In certain embodiments, the RTM tool with the woven three-dimensional carbon fiber preform secured therein is placed into a hydraulic press and is operably connected to a hydraulic piston injector. In some embodiments, the surface area of an upper and lower RTM tool dimensionally fit the platens of the press. Generally, the tool does not extend beyond the platens, e.g., in any direction. In further embodiments, the hydraulic press is capable of between 50 and 1000 tons of pressure and a maximum temperature of 850 °F.

In embodiments of the instant invention, the piston injector injects a heated high char yield resin into the RTM tool, and the preform is filled with the resin, which is subsequently cured. Upon completion of resin curing, a three-dimensional polymer matrix composite is created.

A suitable resin will typically have an 800 °C the rm ogravi metric analysis (TGA) char yield between 50%-75%. Examples of suitable resins for impregnating a preform according to the invention include phenolic resins, cyanate ester resins, phthalonitrile resins, benzoxazine resins, and any other high char yield resin. For example, a typical phenolic resin has char yields in the 55-60% range by weight. Prior to injection into the RTM tool, the high char yield resin is typically heated up to a point where the high char yield resin viscosity is between about 50 cps and 2000 cps at temperatures between about 200 °F and 350 °F. A person of ordinary skill in the art would appreciate that different high char yield resins may have different temperature points to achieve a suitable viscosity, e.g., a viscosity between 50 cps and 2000 cps.

The high char yield resin viscosity, among other attributes, is typically an important characteristic in making a carbon-carbon composite of the inventive method, and a high char yield resin viscosity between 50 cps and 2000 cps is generally desirable. In certain embodiments, the high char yield resin viscosity is between about 50 cps and 1000 cps.

In certain embodiments, the hydraulic piston injector is capable of exerting pressures of 0 psi to 1000 psi and temperatures up to 700 °F. In some embodiments, the hydraulic piston injector is activated when a pressure between 250 psi and 750 psi is exerted.

In certain embodiments, after curing is complete, the injection pressure is relieved and the RTM tool is cooled, e.g., to between 150 °F and 200 °F. Depending on the high char yield resin selected, a free-standing (no tooling) post-cure, namely, curing at an ambient temperature outside the RTM tool, may be required to fully crosslink the high char yield resin. To convert the three-dimensional polymer matrix to a carbon-carbon composite, in certain embodiments, the three-dimensional polymer matrix is reloaded into the graphite tool discussed above, and the graphite tool is then loaded into a carbonization furnace in which the three- dimensional polymer matrix undergoes carbonization. In some embodiments, this furnace is capable of temperatures between 800 °C and 1200 °C and has an inert gas atmosphere. In certain embodiments, the inert gas atmosphere is nitrogen or argon. Upon carbonization, the three- dimensional polymer matrix becomes a three-dimensional intermediate carbon-carbon composite.

In further embodiments, the three-dimensional intermediate carbon-carbon composite undergoes graphitization. For example, in certain embodiments, after carbonization, the graphite tool containing the three-dimensional carbon-carbon composite is loaded into a graphitizing furnace in which the three-dimensional carbon-carbon composite undergoes graphitization. In some embodiments, this furnace is capable of ultimate temperatures between 1500 °C and 2500 °C and has a negative pressure atmosphere. In certain embodiments, the ultimate temperature achieved is at minimum 2100 °C.

::::

** Given problem 1 **
According to the carbon-carbon composite passage, which inert gases can fill the carbonization furnace?
** Given problem 2 **
Write out the part of the carbon-carbon composite passage starting at "In embodiments of" and ending at "composite is created.".
** Given problem 3 **
Extend the carbon-carbon composite passage past its final sentence.

::::

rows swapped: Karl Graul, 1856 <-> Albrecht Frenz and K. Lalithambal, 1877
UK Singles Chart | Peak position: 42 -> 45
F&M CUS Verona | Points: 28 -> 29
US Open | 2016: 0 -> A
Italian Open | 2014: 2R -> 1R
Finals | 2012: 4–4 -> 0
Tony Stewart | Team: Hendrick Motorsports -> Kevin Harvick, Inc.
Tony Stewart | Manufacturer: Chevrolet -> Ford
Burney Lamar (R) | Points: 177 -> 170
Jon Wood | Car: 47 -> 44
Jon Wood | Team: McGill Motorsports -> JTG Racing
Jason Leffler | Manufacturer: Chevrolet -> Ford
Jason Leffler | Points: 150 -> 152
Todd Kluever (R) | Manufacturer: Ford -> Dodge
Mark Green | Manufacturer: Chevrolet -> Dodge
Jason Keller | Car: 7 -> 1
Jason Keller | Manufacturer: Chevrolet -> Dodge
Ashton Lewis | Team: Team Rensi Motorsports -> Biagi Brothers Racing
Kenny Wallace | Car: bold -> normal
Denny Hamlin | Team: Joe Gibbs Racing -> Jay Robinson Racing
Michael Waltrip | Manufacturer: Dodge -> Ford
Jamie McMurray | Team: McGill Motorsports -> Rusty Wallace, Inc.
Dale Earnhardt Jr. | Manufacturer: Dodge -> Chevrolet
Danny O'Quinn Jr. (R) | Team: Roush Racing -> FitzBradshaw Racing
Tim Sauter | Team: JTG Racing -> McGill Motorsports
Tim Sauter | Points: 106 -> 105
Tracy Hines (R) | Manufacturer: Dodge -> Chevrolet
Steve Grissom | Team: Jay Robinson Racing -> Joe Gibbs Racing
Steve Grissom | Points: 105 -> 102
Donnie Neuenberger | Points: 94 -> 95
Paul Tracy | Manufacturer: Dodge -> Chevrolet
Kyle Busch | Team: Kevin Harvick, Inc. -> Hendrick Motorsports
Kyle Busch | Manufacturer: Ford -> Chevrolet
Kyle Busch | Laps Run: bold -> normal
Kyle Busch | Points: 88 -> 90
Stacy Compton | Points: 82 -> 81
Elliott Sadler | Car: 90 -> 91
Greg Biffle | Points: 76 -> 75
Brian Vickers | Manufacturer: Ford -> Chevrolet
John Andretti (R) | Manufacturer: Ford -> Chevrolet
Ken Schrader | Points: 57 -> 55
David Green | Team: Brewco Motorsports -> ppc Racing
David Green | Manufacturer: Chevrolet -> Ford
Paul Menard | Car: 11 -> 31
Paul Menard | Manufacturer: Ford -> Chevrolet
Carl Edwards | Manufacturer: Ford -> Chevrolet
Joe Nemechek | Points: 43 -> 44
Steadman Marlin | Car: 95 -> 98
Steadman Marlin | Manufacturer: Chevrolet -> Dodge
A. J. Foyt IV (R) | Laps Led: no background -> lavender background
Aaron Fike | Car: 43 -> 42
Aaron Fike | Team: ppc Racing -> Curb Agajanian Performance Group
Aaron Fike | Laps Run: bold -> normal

::::

** Exercise result 1 **
Nitrogen or argon.

** Exercise result 2 **
In embodiments of the instant invention, the piston injector injects a heated high char yield resin into the RTM tool, and the preform is filled with the resin, which is subsequently cured. Upon completion of resin curing, a three-dimensional polymer matrix composite is created.

** Exercise result 3 **
In some embodiments, after graphitization, the three-dimensional intermediate carbon-carbon composite is reloaded into the resin transfer molding tool discussed above, and the steps of resin impregnation, composite carbonization, and graphitization are repeated until a final desired density for the carbon-carbon composite is achieved.

In some embodiments, when the intermediate carbon-carbon composite is reloaded into the resin transfer molding tool, the resin transfer molding tool does not have the release film of 0.001 inches to 0.010 inches discussed above for resin impregnation of the woven three-dimensional carbon fiber preform. Instead, in certain embodiments, the inner cavity of the RTM tool comprises an organic liquid release coating that coats the interior surfaces of the tool cavity. Examples of suitable organic liquid release coatings include liquid paraffin wax, sacrificial hydrocarbon solvents, liquid fluoropolymer release agents, and any combination thereof. It is expected that the organic liquid release coating serves the same purpose as the release film above, but in particular, facilitates the ability of the intermediate carbon-carbon composite to de-bond from the RTM tool mold cavity. Because the liquid release coating takes up less volume than a release film (e.g., a film that is 0.001- inches 0.010 inches thick), use of a liquid release coating generally better ensures that the volume is maintained such that the intermediate carbon-carbon composite can fit into the tool at this stage.

The intermediate carbon-carbon composite secured in the RTM tool is then loaded into a hydraulic press, such as that discussed above. As above, the surface area of the upper and lower RTM tool typically dimensionally fit the platens of the press, and the press is capable of between 50 and 1000 tons of pressure and a temperature maximum of 850 °F. In further embodiments, a piston injector for injecting a high char yield resin is operably connected to the hydraulic press and is capable of exerting pressures of 0 psi to 1000 psi and temperatures up to 700 °F.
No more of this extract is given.